ロサンゼルス共通評議会の歴史:現代市議会の前身となった統治機構

現在の世界的な大都市ロサンゼルスの行政の原点は、1850年に設立されたロサンゼルス共通評議会(Los Angeles Common Council)にあります。この機関は、かつての「シウダ・デ・ロスアンヘレス(Ciudad de Los Angeles)」の評議会を引き継ぎ、州法に基づいて組織されました。人口わずか1,610人の小さな町から、5万人規模の都市へと成長を遂げるまでの約40年間にわたり、街の基盤を築いた重要な統治組織です。

Key Facts

  • 活動期間:1850年の設立から1889年の解散まで。
  • 後継組織:1889年の市憲章(City Charter)施行に伴い、現在のロサンゼルス市議会へ移行。
  • 選挙制度の変遷:当初は全市的な投票による選出でしたが、後に地域区(ワード)ごとの選出へ変更されました。
  • 主な権限:都市運営全般に加え、委員会の設置を通じて学校制度の管理・運営も担っていました。
  • 任期:議員の任期は約1年という短期間で設定されていました。

統治構造の変遷と選挙システムの進化

共通評議会は、都市の規模拡大に合わせてその構成を柔軟に変化させてきました。設立当初から1869年までは、単純小選挙区制(First-past-the-post voting)を用いた全市的な選挙で議員が選出されていました。この期間、議席数は当初の7席から、一時的に10席へと増員されるなどの変動がありました。

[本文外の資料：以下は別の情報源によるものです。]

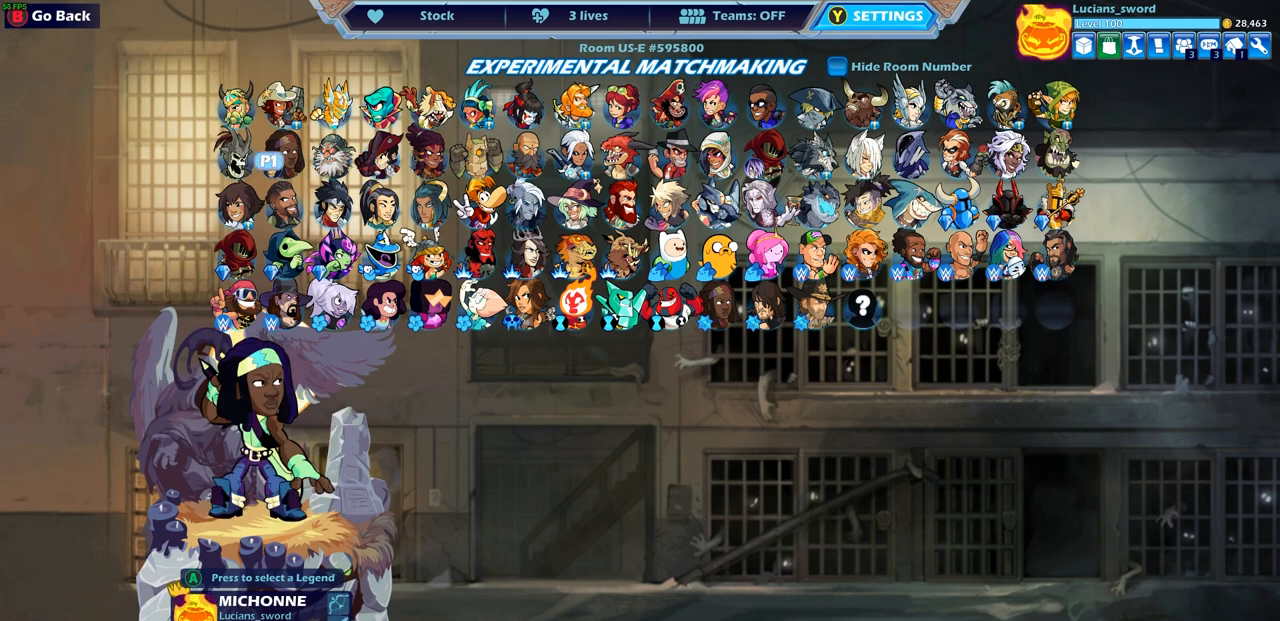
{"buttons": [], "left_stick": "center", "right_stick": "center", "events": []}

1870年に入ると、より地域に密着した代表制を導入するため、ワード制(Ward system)と呼ばれる選挙区制へと移行します。最初は3つのワードで構成されていましたが、1878年以降は5つのワードへと細分化され、各地域から代表が選出される仕組みとなりました。

Actors recreating the first meeting of the Los Angeles Common Council in 1948.

行政上の混乱と特筆すべき出来事

評議会の歴史の中には、政治的な混乱も見られました。例えば1857年には、5月に選出されたばかりの役員たちが解任され、前年の役員たちが復職するという異例の事態が発生しています。ただし、復職した役員たちが実際に職務に就くことはありませんでした。

共通評議会の概要まとめ

以下に、ロサンゼルス共通評議会の基本情報をまとめます。

ロサンゼルス共通評議会の基本データ
項目 詳細内容
設立年 1850年
解散年 1889年
初代議長 デヴィッド・W・アレクサンダー
最終議長 ジェイコブ・クアーツ
議席数の推移 7席 → 10席 → 3ワード制 → 5ワード制
人口規模の変化 約1,610人(設立時) → 約50,400人(解散時)

Frequently Asked Questions

ロサンゼルス共通評議会とは何ですか?

1850年から1889年まで機能していた、現在のロサンゼルス市議会の前身となる地方行政機関です。初期のロサンゼルスの都市運営を担っていました。

なぜ1889年に解散したのですか?

都市の人口が約5万人に達し、より近代的な統治体制が必要となったため、市憲章(City Charter)が施行され、現在の市議会へと組織が刷新されたためです。

議員はどのように選ばれていましたか?

1869年までは全市的な投票で得票数の多い者が当選する方式でしたが、1870年からは地域ごとの選挙区(ワード)から選出される方式に変更されました。

評議会は教育にも関わっていたのですか?

はい。評議会のメンバーの一部が学校運営のための委員会に任命されており、当時の教育システムの管理責任も持っていました。

任期はどのくらいだったのでしょうか?

議員の任期は非常に短く、概ね1年程度とされていました。